Cardiologists on the medical staff at Baylor Jack and Jane Hamilton Heart and Vascular Hospital (BHVH) today implanted an investigational cardiac pacemaker the size of a multivitamin. The first implantable pacemakers, developed in the late-1950s, were nearer the size of a transistor radio.
Cardiologists on the BHVH medical staff implanted the world's smallest pacemaker, the Medtronic Micra™ Transcatheter Pacing System (TPS) as part of a study by Medtronic. "This is an investigational device that could be a game-changer because of its size and the technology housed inside of it," says Dr. Robert C. Kowal, MD, PhD, principal investigator for this trial at BHVH. Fifty institutions around the globe are participating in the trial.
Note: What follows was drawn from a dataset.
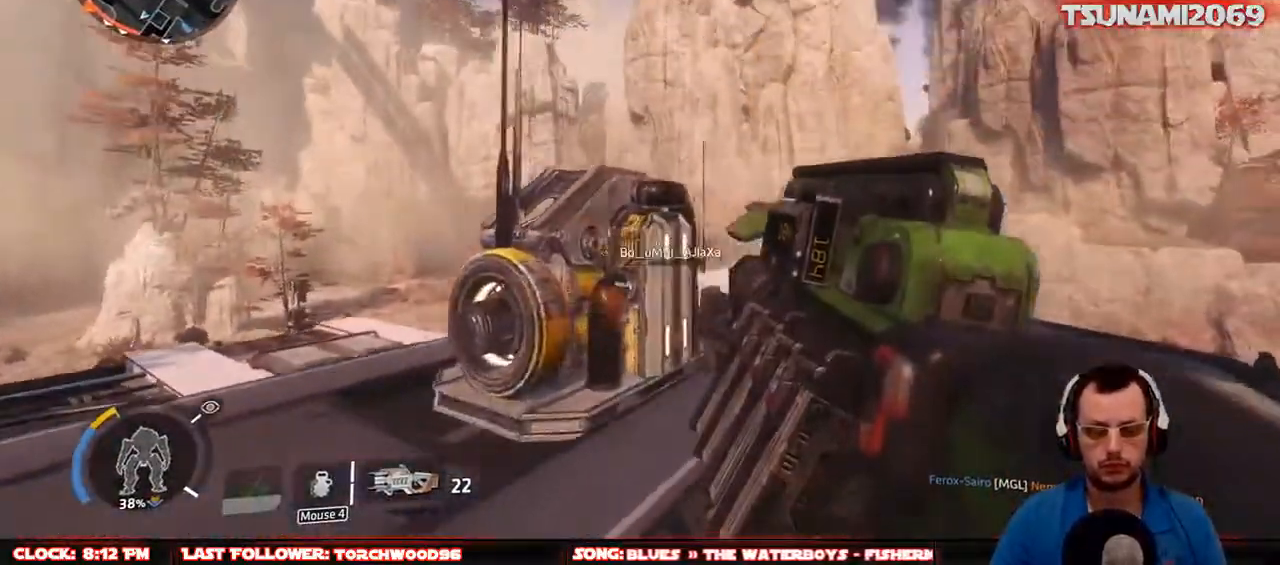
{"keys": [], "mouse": ["right"], "events": [[267, "s", "up"], [317, "d", "up"], [367, "a", "down"], [467, "mouse_left", "up"], [467, "mouse_right", "down"], [500, "a", "up"]]}
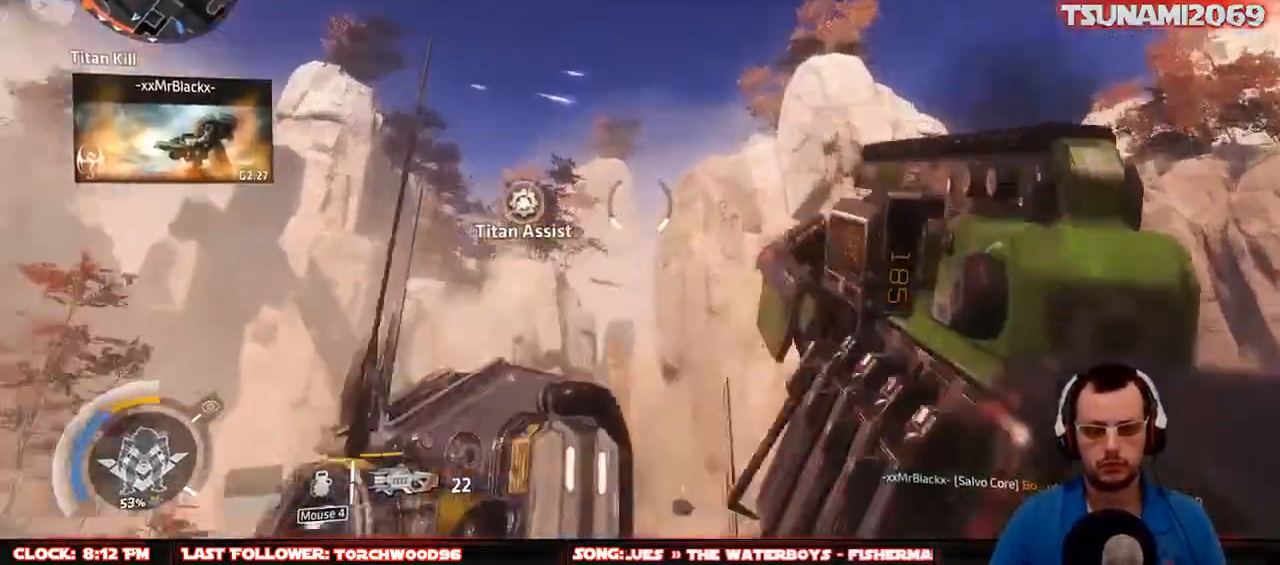
{"keys": [], "mouse": ["left", "right"], "events": [[50, "mouse_left", "down"], [383, "mouse_left", "up"], [483, "mouse_left", "down"]]}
One-tenth the size of a conventional pacemaker, the Micra TPS is delivered directly into the heart through a catheter inserted in the femoral vein (groin). Once positioned, the pacemaker is securely attached to the heart wall and can be repositioned or retrieved if needed.
"This miniaturized technology is designed to provide patients with the advanced pacing technology of traditional pacemakers via a minimally invasive approach. In the past, we made a surgical incision in the chest and created a 'pocket' under the skin where we placed the pacemaker," explained Dr. Kowal. "This one is placed inside the heart via catheter." This eliminates a potential source of complications, and any visible sign of the device, he said.
Pacemakers are the most common way to treat slow or irregular heart rhythms. A pacemaker helps restore the heart's normal rhythm and relieve symptoms by sending electrical impulses to the heart to increase the heart rate. The miniature device does not require the use of wires, known as "leads," to connect to the heart. It is attached to the heart via small tines; and then the pacemaker delivers electrical impulses that pace the heart via an electrode.
"We are proud that Baylor Heart and Vascular Hospital in Dallas was selected among an elite group of institutions to take part in this clinical trial. If positive, the results of the trial could potentially benefit the more than 1 million people globally who receive pacemakers each year," said Nancy Vish, PhD, RN, FACHE, president and chief nursing officer of BHVH.